Thiago Cardoso, Diretor de Dados e IA/ML do iFood, explica como a empresa construiu uma vantagem competitiva sistémica através de uma visão de longo prazo sobre a inteligência artificial. Mais do que usar tecnologia, o iFood transformou-a no seu sistema nervoso estratégico, num processo iniciado em 2018 e que hoje define todas as decisões com impacto em milhões de utilizadores.
Sete anos a construir inteligência
A trajetória do iFood na inteligência artificial não começou com modas ou soluções imediatistas. Como lembra Thiago Cardoso, “é muito importante não encarar a IA como imediatismo. O iFood está num processo de IA desde 2018, a trabalhar com machine learning, a perceber o que é IA, o que é machine learning, o que são dados, o que são dashboards. Não é algo novo, mas algo que foi construído propositadamente.”
Em vez de aplicar IA pontualmente, o iFood desenhou um ecossistema amplo e coerente. Mapeou o que é verdadeiramente IA, o que corresponde a machine learning, o que são dashboards ou simples automatizações. Essa clareza conceptual evita desperdícios em “falsa IA” e garante sinergia nos dados, conduzindo a decisões mais robustas. O resultado é palpável: mais de 600 agentes de IA já operam na linha da frente, aumentando o valor entregue aos clientes.

Foco inabalável: a experiência do cliente
Num negócio em rápida expansão — da comida às farmácias, dos supermercados aos benefícios —, manter o rumo é um desafio constante. Para o diretor de IA, a bússola estratégica é clara. “É fundamental perceber os recursos e onde colocar mais energia. A grande ponderação para onde colocar mais energia é usar o direccionador do que vai melhorar a experiência do cliente.”
Enquanto muitos concorrentes se dispersam em oportunidades diversas, o iFood usa um filtro simples e binário: esta iniciativa melhora a experiência do cliente ou não? Se a resposta for negativa, a energia não é investida. A disciplina estratégica baseia-se também no uso de metodologias como os OKR, que permitem manter o foco sem perder a visão de longo prazo.
IA e estratégia: uma união consolidada
A maturidade do iFood, explica Thiago Cardoso, está na forma como integra a IA na própria estrutura de decisão. “É algo já bastante consolidado esta interligação da estratégia e da IA no iFood. É relevante que os executivos percebam mais da IA, dos tipos de IA que existem, como cada uma ajuda. Mas percebendo que a grande decisão é do gestor, e o mais importante é que a IA seja sempre ponderada para a experiência do cliente.”
O ponto crítico, explica, está na capacitação executiva: não basta ter sistemas a funcionar, é necessário que líderes e gestores compreendam os diferentes tipos de IA e como cada um apoia a decisão.
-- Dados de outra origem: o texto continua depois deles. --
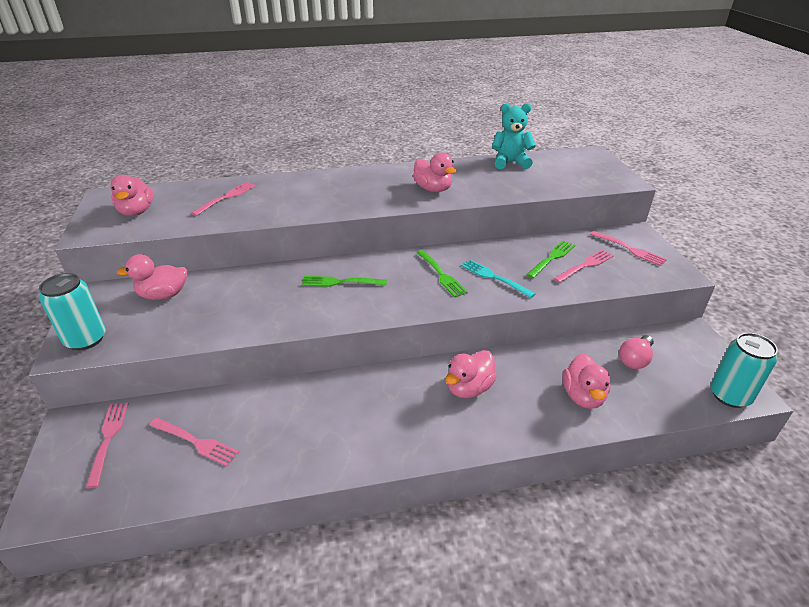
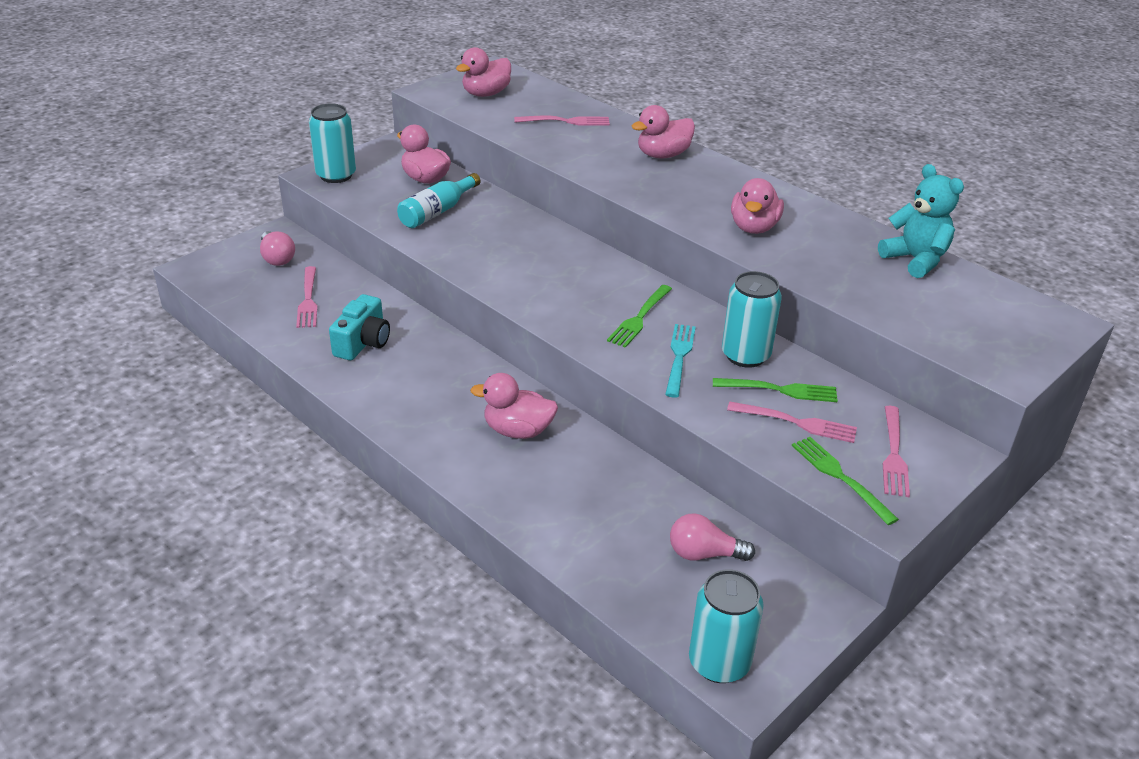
camera: 55 degrees right, 0 degrees up
(108, 439) = (277, 258): pink fork -> pink light bulb
(216, 307) = (437, 211): none -> turquoise bottle
(292, 430) = (363, 342): none -> turquoise camera
(340, 282) = (550, 260): green fork -> green fork (840, 477)
(511, 255) = (745, 355): none -> turquoise can
(583, 396) = (587, 523): pink duck -> pink duck (663, 155)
Isso cria uma organização onde a liderança pensa com IA, e não apenas sobre IA.

A revolução silenciosa
O modelo do iFood segue o caminho de gigantes como Google, Intel ou Adobe: a IA como sistema nervoso da empresa, e não como ferramenta isolada. Enquanto a maioria das organizações mantém implementações fragmentadas em silos, as empresas de alto desempenho fazem da IA o tecido conectivo entre estratégia, operação e experiência do cliente.
Para Thiago, esta é a diferença entre “usar IA” e “ser potencializado por IA”. No Brasil, o iFood mostra que é possível construir esta maturidade com visão de longo prazo e disciplina estratégica, em vez de esperar por pressões externas. “Todo este movimento de IA inspira imenso. Só que, se as empresas não tiverem uma metodologia clara como OKR — algo que permita perceber o foco de cada momento para saber dar cada passo — vão patinar num universo muito amplo que não chega a lado nenhum.”
O desafio aos concorrentes
Ao transformar a IA no centro da estratégia, o iFood não só ganhou escala como estabeleceu um novo padrão no mercado. Thiago deixa uma provocação que serve de alerta: “Se a IA é o novo sistema nervoso dos negócios, a vossa empresa está a construir inteligência ou apenas a comprar ferramentas?”
Enquanto alguns ainda decidem como avançar, o iFood já leva sete anos de vantagem.